--- Work to be completed ---
Among the records below, find each line that includes the string "menjadi" and copy it.

--- Stored data ---
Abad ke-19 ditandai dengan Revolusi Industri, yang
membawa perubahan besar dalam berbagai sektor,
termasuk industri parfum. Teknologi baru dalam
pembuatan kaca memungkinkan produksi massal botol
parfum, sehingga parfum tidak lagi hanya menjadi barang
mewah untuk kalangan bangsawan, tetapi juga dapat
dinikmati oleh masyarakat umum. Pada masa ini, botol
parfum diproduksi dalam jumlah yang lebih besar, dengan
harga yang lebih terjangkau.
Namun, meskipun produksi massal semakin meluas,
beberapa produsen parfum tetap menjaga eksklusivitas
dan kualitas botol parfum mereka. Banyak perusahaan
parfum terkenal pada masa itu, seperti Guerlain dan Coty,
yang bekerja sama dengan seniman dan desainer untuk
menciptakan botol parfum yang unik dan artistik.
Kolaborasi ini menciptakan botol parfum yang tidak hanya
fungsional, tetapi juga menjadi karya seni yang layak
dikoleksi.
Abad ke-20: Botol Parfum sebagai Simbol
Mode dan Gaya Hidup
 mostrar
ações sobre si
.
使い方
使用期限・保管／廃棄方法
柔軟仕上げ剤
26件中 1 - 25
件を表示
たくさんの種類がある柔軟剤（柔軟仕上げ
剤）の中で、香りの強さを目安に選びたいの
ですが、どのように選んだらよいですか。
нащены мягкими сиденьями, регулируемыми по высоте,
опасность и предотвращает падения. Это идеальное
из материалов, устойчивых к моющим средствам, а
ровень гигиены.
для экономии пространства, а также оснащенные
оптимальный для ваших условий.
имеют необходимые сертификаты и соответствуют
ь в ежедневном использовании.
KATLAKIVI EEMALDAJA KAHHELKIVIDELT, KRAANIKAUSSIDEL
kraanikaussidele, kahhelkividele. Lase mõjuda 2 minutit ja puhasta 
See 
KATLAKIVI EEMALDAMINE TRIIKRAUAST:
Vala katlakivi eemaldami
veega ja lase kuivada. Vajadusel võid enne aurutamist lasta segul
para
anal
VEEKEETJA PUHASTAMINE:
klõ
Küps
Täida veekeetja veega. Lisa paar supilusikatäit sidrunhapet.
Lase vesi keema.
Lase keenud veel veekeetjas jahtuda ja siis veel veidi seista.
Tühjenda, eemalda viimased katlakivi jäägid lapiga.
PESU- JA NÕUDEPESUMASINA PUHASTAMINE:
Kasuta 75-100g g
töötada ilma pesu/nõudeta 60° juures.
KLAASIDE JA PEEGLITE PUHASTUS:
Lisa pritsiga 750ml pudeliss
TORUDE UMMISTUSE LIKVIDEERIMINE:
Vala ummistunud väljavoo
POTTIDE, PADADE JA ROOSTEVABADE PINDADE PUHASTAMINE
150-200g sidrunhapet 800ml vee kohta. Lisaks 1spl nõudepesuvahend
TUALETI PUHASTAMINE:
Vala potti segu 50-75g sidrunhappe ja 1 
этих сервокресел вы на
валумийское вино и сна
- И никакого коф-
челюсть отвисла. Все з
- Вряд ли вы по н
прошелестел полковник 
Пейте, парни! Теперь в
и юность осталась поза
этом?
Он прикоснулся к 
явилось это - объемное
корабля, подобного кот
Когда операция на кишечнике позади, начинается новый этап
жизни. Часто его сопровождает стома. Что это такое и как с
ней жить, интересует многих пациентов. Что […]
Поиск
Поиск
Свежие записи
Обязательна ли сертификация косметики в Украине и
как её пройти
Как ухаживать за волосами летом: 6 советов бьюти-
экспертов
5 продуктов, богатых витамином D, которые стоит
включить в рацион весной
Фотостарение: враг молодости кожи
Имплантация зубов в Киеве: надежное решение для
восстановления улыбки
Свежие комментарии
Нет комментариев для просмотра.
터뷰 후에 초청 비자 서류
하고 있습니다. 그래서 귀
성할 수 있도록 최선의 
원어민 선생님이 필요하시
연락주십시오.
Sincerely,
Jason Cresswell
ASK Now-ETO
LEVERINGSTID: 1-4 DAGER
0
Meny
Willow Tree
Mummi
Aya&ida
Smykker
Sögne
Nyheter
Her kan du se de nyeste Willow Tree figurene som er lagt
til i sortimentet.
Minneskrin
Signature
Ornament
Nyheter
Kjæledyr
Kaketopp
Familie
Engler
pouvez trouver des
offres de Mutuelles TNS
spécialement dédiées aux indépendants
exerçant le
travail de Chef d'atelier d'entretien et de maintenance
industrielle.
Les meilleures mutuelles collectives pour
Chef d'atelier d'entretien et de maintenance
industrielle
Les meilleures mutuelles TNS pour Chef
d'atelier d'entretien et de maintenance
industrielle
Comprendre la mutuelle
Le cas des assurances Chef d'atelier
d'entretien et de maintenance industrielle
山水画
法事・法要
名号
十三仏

--- Answer space ---
parfum, sehingga parfum tidak lagi hanya menjadi barang
fungsional, tetapi juga menjadi karya seni yang layak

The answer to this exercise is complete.